Using numeric experiments, I have found the following identity $$ k! H_k+\sum _{j=1}^k \frac{\sum _{i=j}^k (-1)^i \binom{k}{i} \left((j-i)^k-(-i-n+1)^k\right)}{j+n-1}=0 $$ where $H_k = \sum_{i=1}^k 1/i$. This seems to hold for all $k \ge 1$ and $n \ge 1$.
It's fairly easy to check this for any fix $k$. But I am not able to prove it for general $k$. Induction also does not seem to work well in this case.
Update, you can check this with the following Mathematica code
Table[k!*HarmonicNumber[k] +
Sum[((-1)^(1 + i + k)*(-1 + i + n)^k*Binomial[k, i] +
Eulerian[k, i])*HarmonicNumber[-1 + i + n], {i, 0,
k}] ==
0, {k, 1, 6}, {n, 1, 10}]
This is not a whole solution but I think it can be salvaged. If we apply the well known identity $a^k - b^k = (a-b) \cdot \sum\limits_{i=1}^{k-1} a^{k-1-i} b^i $ for $(a,b) = ((j-i),(-i-n+1))$ then the conjecture above boils down to proving that:
\begin{eqnarray} rhs_\eta := \sum\limits_{j=1}^k \sum\limits_{i=j}^k \sum\limits_{\xi=\eta}^{k-1} (-1)^i \binom{k}{i} \binom{\xi}{\eta} (j-i)^{k-1-\xi} (1-i)^{\xi-\eta} = -k! H_k \cdot \delta_{\eta,0} \end{eqnarray} for $\eta=0,1,2,\cdots$. This comes from the fact that the sum in question is now a polynomial in the variable $n$ whose all coefficients except for the zeroth term must vanish.
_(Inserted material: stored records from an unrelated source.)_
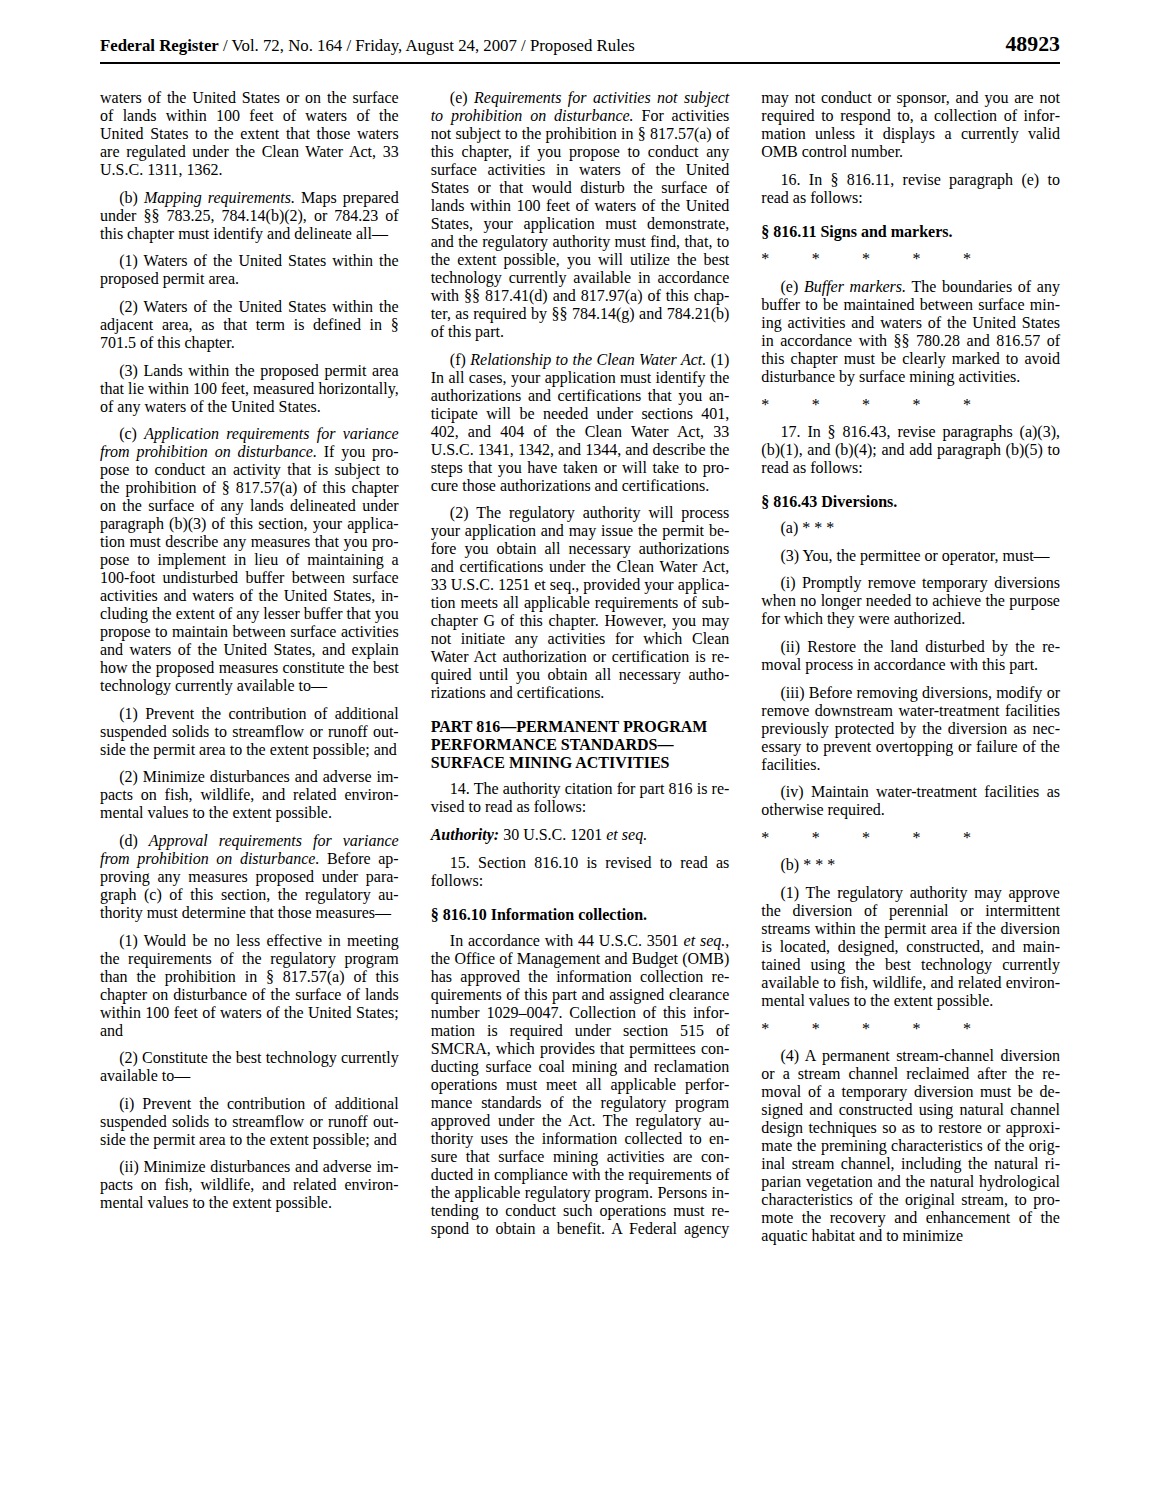Federal Register / Vol. 72, No. 164 / Friday, August 24, 2007 / Proposed Rules
48923
waters of the United States or on the surface of lands within 100 feet of waters of the United States to the extent that those waters are regulated under the Clean Water Act, 33 U.S.C. 1311, 1362.
(b) Mapping requirements. Maps prepared under §§ 783.25, 784.14(b)(2), or 784.23 of this chapter must identify and delineate all—
(1) Waters of the United States within the proposed permit area.
(2) Waters of the United States within the adjacent area, as that term is defined in § 701.5 of this chapter.
(3) Lands within the proposed permit area that lie within 100 feet, measured horizontally, of any waters of the United States.
(c) Application requirements for variance from prohibition on disturbance. If you propose to conduct an activity that is subject to the prohibition of § 817.57(a) of this chapter on the surface of any lands delineated under paragraph (b)(3) of this section, your application must describe any measures that you propose to implement in lieu of maintaining a 100-foot undisturbed buffer between surface activities and waters of the United States, including the extent of any lesser buffer that you propose to maintain between surface activities and waters of the United States, and explain how the proposed measures constitute the best technology currently available to—
(1) Prevent the contribution of additional suspended solids to streamflow or runoff outside the permit area to the extent possible; and
(2) Minimize disturbances and adverse impacts on fish, wildlife, and related environmental values to the extent possible.
(d) Approval requirements for variance from prohibition on disturbance. Before approving any measures proposed under paragraph (c) of this section, the regulatory authority must determine that those measures—
(1) Would be no less effective in meeting the requirements of the regulatory program than the prohibition in § 817.57(a) of this chapter on disturbance of the surface of lands within 100 feet of waters of the United States; and
(2) Constitute the best technology currently available to—
(i) Prevent the contribution of additional suspended solids to streamflow or runoff outside the permit area to the extent possible; and
(ii) Minimize disturbances and adverse impacts on fish, wildlife, and related environmental values to the extent possible.
(e) Requirements for activities not subject to prohibition on disturbance. For activities not subject to the prohibition in § 817.57(a) of this chapter, if you propose to conduct any surface activities in waters of the United States or that would disturb the surface of lands within 100 feet of waters of the United States, your application must demonstrate, and the regulatory authority must find, that, to the extent possible, you will utilize the best technology currently available in accordance with §§ 817.41(d) and 817.97(a) of this chapter, as required by §§ 784.14(g) and 784.21(b) of this part.
(f) Relationship to the Clean Water Act. (1) In all cases, your application must identify the authorizations and certifications that you anticipate will be needed under sections 401, 402, and 404 of the Clean Water Act, 33 U.S.C. 1341, 1342, and 1344, and describe the steps that you have taken or will take to procure those authorizations and certifications.
(2) The regulatory authority will process your application and may issue the permit before you obtain all necessary authorizations and certifications under the Clean Water Act, 33 U.S.C. 1251 et seq., provided your application meets all applicable requirements of subchapter G of this chapter. However, you may not initiate any activities for which Clean Water Act authorization or certification is required until you obtain all necessary authorizations and certifications.
PART 816—PERMANENT PROGRAM PERFORMANCE STANDARDS—SURFACE MINING ACTIVITIES
14. The authority citation for part 816 is revised to read as follows:
Authority: 30 U.S.C. 1201 et seq.
15. Section 816.10 is revised to read as follows:
§ 816.10 Information collection.
In accordance with 44 U.S.C. 3501 et seq., the Office of Management and Budget (OMB) has approved the information collection requirements of this part and assigned clearance number 1029–0047. Collection of this information is required under section 515 of SMCRA, which provides that permittees conducting surface coal mining and reclamation operations must meet all applicable performance standards of the regulatory program approved under the Act. The regulatory authority uses the information collected to ensure that surface mining activities are conducted in compliance with the requirements of the applicable regulatory program. Persons intending to conduct such operations must respond to obtain a benefit. A Federal agency may not conduct or sponsor, and you are not required to respond to, a collection of information unless it displays a currently valid OMB control number.
16. In § 816.11, revise paragraph (e) to read as follows:
§ 816.11 Signs and markers.
* * * * *
(e) Buffer markers. The boundaries of any buffer to be maintained between surface mining activities and waters of the United States in accordance with §§ 780.28 and 816.57 of this chapter must be clearly marked to avoid disturbance by surface mining activities.
* * * * *
17. In § 816.43, revise paragraphs (a)(3), (b)(1), and (b)(4); and add paragraph (b)(5) to read as follows:
§ 816.43 Diversions.
(a) * * *
(3) You, the permittee or operator, must—
(i) Promptly remove temporary diversions when no longer needed to achieve the purpose for which they were authorized.
(ii) Restore the land disturbed by the removal process in accordance with this part.
(iii) Before removing diversions, modify or remove downstream water-treatment facilities previously protected by the diversion as necessary to prevent overtopping or failure of the facilities.
(iv) Maintain water-treatment facilities as otherwise required.
* * * * *
(b) * * *
(1) The regulatory authority may approve the diversion of perennial or intermittent streams within the permit area if the diversion is located, designed, constructed, and maintained using the best technology currently available to fish, wildlife, and related environmental values to the extent possible.
* * * * *
(4) A permanent stream-channel diversion or a stream channel reclaimed after the removal of a temporary diversion must be designed and constructed using natural channel design techniques so as to restore or approximate the premining characteristics of the original stream channel, including the natural riparian vegetation and the natural hydrological characteristics of the original stream, to promote the recovery and enhancement of the aquatic habitat and to minimize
Let us take a look at the coefficient at the zeroth power of $n$ (meaning $\eta=0$). We have:
\begin{eqnarray} rhs_0 &=& -k + \sum\limits_{j=2}^k \sum\limits_{i=j}^k (-1)^i \binom{k}{i} \left( \frac{-(1-i)^k + (-i+j)^k}{j-1}\right) \\ &=& -k + \sum\limits_{i=1}^k (-1)^{i-1-k} (i-1)^k \binom{k}{i} \left( H_{i-1} - \psi^{(0)}_{i+1} + \psi^{(0)}_{k+1} \right) \\ &=& -k + \sum\limits_{i=0}^{k-1} (-1)^{i+k} i^k \binom{k}{i+1} \left(-\frac{1}{i+1} + H_k \right) \\ &=& -k+ \sum\limits_{i=0}^{k-1} (-1)^{i+k} i^k \binom{k}{i+1} \left(-\frac{1}{i+1} \right) + (1-k!) H_k \\ &=& -k+ (k - H_k) + (1-k!) H_k \end{eqnarray}
In the first line from the top we carried out a sum over $\xi$ since it is a geometric series. In the second line from the top we split the double sum into two sums and in the first sum we did the sum over $j$ whereas in the second sum we substituted for $(i-j) \rightarrow i $ and then we did the sum over $j$ as well. In the third line we substituted $(i-1) \rightarrow i $ and then we used the the relationship between the polygamma function and harmonic numbers. In the last two lines we did the remaining single sums by doing the usual tricks $i^k = \left. d_t^k \exp(i t) \right|_{t=0} $ and then using the binomial expansion to resum.
In order to complete the proof one needs to show that $rhs_\eta =0 $ for all integer $\eta >0 $ . This should not be hard to do.